● **本文**
^^^^^^^^^^^^^^^^
さて、これ以降、いろんな科学者がコンピューターを使って、この渋滞渦巻きモデルをシミュレーションし
「どうやらこれっぽい」ってことになってきたのです。
でもこでひとつ問題が。
証拠がない!のです。
銀河の回転の時間スケールがでかすぎて、僕らが生きている間に観測しても、なーんも分からんのです。
なにせ一周2億年以上!
なので、この説は面白いけど、どうやって確かめるねん状態だったのです。
そして2003年の奇跡を迎えます。
さきほどのイスラエルの若造ニールシャビブ君は考えました。

・銀河を逆回しして時間をさかのぼると、僕らの太陽系は、どうやら1.4億年ごとに渋滞にハマっていた計算になる。
^^^^^^^^^^^^^^^^
● **記述問題 1**
本文に出てくる、「年」を単位とする数値表現はどれですか。すべて挙げてください。
● **記述問題 2**
本文の内容を2文でまとめるとどうなりますか。
● **記述問題 3**
本文の「さて、これ以降、いろんな科学」から「なにせ一周2億年以上!」までを、一字一句そのまま書き写してください。
このあとのリストは使わなくても構いません。
^^^^^^^^^^^^^^^^
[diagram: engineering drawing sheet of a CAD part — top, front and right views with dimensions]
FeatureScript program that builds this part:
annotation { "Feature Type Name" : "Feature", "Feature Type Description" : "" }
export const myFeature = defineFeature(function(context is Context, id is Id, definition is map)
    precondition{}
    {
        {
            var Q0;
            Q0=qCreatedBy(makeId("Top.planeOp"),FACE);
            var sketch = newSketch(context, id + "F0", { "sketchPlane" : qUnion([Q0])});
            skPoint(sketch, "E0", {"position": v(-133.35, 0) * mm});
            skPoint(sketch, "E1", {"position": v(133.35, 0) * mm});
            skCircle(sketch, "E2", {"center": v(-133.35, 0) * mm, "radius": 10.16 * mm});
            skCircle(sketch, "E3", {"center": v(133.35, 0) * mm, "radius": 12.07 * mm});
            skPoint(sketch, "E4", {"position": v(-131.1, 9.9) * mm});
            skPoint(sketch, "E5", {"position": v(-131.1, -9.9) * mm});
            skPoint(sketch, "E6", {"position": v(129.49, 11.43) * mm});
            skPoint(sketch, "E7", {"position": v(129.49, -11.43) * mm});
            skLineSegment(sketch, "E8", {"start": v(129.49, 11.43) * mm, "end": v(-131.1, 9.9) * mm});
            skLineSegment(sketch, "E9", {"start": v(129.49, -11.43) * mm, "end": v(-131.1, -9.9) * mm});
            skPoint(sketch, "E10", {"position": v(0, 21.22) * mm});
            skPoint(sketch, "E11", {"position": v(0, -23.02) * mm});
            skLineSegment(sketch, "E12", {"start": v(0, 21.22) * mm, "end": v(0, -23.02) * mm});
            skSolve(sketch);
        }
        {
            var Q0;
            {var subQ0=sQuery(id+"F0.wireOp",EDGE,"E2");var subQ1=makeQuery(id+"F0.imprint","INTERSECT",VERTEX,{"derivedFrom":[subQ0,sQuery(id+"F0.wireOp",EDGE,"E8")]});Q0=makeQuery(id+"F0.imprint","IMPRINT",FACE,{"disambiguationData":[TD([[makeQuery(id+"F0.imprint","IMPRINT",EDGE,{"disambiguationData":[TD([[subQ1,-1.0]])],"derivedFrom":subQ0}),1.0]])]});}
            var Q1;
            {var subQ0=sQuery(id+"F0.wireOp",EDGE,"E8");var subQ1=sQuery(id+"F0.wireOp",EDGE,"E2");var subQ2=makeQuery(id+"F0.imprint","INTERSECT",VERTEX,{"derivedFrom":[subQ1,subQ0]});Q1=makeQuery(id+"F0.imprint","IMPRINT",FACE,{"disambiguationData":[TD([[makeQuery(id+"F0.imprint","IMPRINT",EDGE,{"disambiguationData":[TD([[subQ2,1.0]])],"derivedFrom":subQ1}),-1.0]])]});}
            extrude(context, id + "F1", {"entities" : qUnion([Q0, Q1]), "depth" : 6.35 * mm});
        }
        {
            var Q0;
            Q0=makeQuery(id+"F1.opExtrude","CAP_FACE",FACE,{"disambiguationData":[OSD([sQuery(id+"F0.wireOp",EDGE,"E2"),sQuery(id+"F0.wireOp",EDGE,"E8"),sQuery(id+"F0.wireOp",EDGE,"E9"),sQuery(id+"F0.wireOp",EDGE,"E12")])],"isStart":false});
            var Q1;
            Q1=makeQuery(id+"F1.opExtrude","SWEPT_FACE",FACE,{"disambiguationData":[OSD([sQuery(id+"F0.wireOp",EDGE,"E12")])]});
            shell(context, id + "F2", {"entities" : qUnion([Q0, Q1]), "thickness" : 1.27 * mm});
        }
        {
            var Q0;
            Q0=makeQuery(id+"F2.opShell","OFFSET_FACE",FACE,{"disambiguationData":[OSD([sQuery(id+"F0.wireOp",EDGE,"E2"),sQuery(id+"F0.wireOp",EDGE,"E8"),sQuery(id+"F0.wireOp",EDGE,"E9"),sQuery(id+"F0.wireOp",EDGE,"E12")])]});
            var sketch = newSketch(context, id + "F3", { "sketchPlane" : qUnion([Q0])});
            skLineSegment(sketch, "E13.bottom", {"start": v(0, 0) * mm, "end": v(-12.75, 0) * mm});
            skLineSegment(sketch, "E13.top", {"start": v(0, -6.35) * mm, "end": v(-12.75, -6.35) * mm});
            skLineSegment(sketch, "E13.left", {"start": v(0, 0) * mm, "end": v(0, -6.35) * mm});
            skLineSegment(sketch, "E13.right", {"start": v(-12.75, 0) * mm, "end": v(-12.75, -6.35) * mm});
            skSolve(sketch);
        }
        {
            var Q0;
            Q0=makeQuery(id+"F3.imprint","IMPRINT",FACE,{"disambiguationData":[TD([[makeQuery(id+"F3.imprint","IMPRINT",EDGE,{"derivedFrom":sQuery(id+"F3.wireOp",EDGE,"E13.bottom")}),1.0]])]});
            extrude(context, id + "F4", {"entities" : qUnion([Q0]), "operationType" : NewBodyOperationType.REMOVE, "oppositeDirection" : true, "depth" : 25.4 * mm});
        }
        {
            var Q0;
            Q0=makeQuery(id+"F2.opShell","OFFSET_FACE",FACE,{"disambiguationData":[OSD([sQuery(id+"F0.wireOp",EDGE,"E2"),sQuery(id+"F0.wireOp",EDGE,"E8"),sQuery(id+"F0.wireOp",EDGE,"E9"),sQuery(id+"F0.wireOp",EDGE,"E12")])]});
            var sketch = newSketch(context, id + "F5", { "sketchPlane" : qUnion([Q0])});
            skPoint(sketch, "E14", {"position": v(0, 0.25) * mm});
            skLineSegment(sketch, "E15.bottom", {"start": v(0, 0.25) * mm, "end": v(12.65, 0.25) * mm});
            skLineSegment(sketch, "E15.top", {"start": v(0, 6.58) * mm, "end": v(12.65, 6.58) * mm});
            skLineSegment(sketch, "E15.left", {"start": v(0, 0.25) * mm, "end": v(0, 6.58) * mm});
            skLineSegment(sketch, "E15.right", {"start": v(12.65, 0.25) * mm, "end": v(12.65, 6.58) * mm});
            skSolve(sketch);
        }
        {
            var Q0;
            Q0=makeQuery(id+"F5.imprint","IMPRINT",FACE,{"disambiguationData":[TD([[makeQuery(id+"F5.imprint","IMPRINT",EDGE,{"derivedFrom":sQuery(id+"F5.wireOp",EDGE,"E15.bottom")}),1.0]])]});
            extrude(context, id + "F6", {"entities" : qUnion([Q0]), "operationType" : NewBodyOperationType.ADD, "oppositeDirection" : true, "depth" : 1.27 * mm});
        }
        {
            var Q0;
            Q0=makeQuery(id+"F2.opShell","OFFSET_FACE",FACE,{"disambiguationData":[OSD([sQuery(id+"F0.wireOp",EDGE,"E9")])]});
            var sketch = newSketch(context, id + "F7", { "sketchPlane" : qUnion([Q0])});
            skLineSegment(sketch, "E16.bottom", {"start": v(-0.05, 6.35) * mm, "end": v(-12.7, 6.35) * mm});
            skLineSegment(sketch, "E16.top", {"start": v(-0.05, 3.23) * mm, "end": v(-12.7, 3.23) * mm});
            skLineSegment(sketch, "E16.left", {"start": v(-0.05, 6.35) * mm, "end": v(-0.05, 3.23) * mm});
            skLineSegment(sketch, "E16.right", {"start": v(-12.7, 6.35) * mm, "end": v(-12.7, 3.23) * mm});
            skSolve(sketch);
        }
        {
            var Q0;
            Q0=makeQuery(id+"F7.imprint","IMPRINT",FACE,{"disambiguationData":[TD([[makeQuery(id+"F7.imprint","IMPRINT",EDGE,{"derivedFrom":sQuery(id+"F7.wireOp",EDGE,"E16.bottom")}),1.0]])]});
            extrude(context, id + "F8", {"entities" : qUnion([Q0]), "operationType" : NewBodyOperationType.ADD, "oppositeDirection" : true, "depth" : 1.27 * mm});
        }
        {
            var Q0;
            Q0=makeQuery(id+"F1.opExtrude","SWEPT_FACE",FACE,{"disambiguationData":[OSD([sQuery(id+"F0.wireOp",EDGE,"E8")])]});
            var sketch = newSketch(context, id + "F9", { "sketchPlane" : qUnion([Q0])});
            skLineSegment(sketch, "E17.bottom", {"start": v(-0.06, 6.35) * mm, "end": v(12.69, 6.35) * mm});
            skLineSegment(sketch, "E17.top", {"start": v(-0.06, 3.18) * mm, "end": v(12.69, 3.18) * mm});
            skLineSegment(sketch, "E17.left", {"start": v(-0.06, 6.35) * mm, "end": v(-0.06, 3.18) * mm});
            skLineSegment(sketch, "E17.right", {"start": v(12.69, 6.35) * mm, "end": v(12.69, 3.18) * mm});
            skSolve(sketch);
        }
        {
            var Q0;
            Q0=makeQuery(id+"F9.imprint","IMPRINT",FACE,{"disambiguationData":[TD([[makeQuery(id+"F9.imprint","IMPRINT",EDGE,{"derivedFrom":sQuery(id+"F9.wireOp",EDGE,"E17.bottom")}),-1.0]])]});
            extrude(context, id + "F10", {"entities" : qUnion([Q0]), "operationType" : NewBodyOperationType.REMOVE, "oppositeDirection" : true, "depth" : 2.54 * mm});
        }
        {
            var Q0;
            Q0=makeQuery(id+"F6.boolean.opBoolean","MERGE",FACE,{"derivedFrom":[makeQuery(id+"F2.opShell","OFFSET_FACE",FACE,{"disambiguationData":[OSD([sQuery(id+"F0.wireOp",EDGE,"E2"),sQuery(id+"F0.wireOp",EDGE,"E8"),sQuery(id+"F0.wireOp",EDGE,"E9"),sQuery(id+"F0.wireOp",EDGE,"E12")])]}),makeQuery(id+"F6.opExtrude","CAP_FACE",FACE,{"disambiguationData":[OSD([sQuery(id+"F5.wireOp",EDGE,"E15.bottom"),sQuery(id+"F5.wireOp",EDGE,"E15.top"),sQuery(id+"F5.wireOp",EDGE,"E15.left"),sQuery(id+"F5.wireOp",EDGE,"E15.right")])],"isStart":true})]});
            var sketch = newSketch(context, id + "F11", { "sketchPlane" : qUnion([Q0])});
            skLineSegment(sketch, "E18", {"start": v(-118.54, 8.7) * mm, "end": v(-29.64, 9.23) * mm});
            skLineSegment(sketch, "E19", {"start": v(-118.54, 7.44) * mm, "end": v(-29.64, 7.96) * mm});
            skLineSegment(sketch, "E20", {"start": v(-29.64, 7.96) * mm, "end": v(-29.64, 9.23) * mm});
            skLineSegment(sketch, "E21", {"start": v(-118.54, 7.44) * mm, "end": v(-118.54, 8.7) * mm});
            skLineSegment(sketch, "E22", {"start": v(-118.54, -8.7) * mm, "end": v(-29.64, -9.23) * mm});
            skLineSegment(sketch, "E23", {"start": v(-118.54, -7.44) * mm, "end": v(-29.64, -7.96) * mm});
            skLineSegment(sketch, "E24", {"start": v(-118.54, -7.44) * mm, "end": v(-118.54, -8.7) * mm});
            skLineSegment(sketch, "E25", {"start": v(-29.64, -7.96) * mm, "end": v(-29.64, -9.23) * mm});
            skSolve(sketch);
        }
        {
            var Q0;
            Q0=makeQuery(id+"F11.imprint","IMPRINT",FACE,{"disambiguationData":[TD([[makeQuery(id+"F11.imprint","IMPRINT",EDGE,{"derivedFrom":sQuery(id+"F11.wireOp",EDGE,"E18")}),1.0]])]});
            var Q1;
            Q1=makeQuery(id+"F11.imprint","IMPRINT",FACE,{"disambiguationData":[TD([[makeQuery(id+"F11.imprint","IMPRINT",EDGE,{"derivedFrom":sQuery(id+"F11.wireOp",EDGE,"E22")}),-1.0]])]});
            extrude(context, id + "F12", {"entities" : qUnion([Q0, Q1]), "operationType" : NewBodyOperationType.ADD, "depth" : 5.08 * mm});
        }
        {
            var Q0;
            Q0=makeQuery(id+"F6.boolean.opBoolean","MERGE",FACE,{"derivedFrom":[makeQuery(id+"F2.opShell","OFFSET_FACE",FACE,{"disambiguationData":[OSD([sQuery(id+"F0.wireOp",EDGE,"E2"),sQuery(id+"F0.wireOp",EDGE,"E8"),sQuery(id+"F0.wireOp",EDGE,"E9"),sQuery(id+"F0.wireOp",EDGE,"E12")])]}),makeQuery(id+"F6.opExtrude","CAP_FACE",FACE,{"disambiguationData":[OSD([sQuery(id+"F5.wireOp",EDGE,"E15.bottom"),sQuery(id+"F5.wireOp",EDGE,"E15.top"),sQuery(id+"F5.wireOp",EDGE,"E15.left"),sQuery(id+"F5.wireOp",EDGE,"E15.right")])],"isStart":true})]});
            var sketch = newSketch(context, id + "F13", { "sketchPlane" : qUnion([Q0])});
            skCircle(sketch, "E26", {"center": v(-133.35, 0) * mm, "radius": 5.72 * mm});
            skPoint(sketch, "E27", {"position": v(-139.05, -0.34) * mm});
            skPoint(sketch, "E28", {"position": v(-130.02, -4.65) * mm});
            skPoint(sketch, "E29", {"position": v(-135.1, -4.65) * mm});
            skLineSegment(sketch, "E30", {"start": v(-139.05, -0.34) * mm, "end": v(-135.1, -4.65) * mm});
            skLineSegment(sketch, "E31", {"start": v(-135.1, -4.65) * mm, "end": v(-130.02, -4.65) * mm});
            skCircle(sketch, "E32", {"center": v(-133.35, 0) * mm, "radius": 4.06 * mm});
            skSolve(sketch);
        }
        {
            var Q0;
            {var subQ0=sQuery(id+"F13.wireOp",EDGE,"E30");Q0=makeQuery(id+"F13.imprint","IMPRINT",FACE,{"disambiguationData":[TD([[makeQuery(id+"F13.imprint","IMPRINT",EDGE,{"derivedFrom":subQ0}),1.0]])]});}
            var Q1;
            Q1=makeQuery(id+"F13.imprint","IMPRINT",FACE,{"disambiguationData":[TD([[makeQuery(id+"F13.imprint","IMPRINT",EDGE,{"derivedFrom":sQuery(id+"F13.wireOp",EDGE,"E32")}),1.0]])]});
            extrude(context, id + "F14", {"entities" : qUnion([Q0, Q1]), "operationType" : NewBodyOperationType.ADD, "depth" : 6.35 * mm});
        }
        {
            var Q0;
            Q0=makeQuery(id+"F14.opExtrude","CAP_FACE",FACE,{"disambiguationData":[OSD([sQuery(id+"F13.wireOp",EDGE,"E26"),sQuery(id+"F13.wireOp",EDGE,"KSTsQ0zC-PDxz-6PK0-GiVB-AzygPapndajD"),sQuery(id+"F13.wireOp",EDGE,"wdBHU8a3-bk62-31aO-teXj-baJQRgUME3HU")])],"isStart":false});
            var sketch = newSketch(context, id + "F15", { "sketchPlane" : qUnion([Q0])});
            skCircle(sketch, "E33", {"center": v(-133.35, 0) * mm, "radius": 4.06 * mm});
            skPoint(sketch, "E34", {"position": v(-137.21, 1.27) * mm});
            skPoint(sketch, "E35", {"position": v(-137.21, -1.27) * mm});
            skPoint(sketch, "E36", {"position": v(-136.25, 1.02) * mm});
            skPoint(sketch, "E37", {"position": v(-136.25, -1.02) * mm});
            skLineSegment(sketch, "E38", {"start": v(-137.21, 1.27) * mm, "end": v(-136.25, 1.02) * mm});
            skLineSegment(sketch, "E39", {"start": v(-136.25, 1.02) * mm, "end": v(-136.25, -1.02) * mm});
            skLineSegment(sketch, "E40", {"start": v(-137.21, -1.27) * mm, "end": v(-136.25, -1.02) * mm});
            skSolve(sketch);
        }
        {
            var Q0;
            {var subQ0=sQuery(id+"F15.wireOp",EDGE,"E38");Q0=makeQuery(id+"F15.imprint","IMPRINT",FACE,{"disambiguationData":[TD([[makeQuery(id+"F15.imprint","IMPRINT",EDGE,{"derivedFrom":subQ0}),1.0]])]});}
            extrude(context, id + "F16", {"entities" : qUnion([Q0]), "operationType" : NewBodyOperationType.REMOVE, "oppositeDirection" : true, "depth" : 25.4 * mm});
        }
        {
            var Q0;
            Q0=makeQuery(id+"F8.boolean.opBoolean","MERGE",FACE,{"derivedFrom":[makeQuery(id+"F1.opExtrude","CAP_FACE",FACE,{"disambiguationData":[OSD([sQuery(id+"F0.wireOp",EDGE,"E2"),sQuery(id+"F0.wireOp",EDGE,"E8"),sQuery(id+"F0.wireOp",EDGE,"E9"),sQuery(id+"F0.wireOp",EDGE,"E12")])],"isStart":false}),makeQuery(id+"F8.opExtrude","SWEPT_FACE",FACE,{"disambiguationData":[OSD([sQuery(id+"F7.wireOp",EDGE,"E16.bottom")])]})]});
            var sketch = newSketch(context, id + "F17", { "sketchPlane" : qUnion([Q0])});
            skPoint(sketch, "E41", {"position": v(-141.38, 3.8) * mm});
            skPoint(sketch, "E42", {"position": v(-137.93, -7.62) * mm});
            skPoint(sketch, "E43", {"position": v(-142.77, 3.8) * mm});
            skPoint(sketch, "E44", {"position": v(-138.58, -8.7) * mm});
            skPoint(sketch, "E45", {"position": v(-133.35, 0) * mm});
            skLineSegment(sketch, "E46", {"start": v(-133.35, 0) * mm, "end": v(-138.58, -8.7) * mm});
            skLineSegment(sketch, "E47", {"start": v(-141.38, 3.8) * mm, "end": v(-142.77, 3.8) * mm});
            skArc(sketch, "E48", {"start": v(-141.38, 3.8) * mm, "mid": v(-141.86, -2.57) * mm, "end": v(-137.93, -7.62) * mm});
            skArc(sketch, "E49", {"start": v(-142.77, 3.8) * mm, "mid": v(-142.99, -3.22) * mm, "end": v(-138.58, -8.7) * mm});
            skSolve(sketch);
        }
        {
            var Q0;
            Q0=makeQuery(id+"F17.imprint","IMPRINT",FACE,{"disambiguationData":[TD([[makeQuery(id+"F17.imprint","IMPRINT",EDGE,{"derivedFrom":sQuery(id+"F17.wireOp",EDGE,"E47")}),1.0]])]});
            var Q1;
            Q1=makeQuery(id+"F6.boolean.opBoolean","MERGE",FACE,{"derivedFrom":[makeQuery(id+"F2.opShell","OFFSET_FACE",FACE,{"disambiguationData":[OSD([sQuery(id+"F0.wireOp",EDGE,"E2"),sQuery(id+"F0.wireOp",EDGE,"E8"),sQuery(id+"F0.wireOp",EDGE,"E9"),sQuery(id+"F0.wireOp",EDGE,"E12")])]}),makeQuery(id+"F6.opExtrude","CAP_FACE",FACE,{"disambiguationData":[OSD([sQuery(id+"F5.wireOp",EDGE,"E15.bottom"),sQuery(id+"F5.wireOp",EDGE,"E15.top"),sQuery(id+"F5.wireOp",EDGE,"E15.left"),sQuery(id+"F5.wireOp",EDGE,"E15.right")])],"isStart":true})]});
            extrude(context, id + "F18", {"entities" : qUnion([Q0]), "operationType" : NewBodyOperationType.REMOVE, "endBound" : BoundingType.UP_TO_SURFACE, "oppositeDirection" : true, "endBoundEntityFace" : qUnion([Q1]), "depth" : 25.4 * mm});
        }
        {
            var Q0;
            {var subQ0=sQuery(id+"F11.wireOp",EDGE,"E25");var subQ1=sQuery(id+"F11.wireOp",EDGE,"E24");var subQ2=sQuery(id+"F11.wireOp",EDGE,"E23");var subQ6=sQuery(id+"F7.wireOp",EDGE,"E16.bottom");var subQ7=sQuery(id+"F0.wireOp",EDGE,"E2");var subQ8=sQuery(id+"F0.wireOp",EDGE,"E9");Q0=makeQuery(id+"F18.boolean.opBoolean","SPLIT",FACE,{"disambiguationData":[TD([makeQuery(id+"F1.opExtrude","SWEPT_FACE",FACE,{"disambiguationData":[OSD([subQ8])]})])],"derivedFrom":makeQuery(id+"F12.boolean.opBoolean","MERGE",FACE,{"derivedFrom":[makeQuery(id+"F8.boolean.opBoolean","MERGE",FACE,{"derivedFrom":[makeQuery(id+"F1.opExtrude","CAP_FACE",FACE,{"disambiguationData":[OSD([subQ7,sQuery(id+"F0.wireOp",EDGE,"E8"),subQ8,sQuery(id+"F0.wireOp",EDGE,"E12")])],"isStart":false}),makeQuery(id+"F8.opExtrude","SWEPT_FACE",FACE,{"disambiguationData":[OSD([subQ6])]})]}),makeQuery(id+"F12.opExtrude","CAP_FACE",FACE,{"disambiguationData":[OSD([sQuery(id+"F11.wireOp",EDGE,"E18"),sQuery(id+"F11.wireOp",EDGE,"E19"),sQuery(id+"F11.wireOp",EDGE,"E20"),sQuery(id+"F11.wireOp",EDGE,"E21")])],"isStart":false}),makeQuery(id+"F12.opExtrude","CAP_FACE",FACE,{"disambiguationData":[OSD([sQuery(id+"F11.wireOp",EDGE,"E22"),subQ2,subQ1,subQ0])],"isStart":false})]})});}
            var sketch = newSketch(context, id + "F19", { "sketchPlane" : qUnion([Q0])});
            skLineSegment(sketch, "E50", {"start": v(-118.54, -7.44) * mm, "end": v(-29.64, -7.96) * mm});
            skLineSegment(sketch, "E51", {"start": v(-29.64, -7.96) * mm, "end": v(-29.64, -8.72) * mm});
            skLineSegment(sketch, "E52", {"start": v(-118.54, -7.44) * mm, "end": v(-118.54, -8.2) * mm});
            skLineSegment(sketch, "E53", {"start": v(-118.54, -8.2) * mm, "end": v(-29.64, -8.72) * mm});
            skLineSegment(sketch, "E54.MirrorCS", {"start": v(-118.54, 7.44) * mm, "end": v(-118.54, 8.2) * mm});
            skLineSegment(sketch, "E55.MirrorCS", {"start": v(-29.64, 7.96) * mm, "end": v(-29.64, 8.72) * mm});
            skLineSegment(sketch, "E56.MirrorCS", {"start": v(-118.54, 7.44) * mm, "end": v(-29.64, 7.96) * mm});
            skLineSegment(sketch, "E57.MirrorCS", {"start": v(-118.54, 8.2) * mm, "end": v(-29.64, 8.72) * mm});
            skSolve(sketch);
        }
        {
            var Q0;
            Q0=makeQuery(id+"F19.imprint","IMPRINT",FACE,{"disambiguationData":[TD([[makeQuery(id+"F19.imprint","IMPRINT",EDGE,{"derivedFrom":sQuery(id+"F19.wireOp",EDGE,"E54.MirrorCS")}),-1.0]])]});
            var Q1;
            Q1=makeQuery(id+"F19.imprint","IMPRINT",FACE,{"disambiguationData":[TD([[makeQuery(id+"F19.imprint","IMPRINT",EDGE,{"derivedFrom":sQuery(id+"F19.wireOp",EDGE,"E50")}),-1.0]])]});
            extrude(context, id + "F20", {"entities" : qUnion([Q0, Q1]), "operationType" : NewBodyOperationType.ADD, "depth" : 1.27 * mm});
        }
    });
^^^^^^^^^^^^^^^^
● **記述解答 1**
2億年以上
2003年
1.4億年

● **記述解答 2**
コンピューターによるシミュレーションで渋滞渦巻きモデルが有力視されるようになりましたが、銀河の回転は一周2億年以上と時間スケールが大きすぎて観測できず、証拠がないという問題がありました。そして2003年、イスラエルのニールシャビブは、銀河を逆回しして時間をさかのぼると太陽系が1.4億年ごとに渋滞にハマっていた計算になると考えました。

● **記述解答 3**
さて、これ以降、いろんな科学者がコンピューターを使って、この渋滞渦巻きモデルをシミュレーションし
「どうやらこれっぽい」ってことになってきたのです。
でもこでひとつ問題が。
証拠がない!のです。
銀河の回転の時間スケールがでかすぎて、僕らが生きている間に観測しても、なーんも分からんのです。
なにせ一周2億年以上!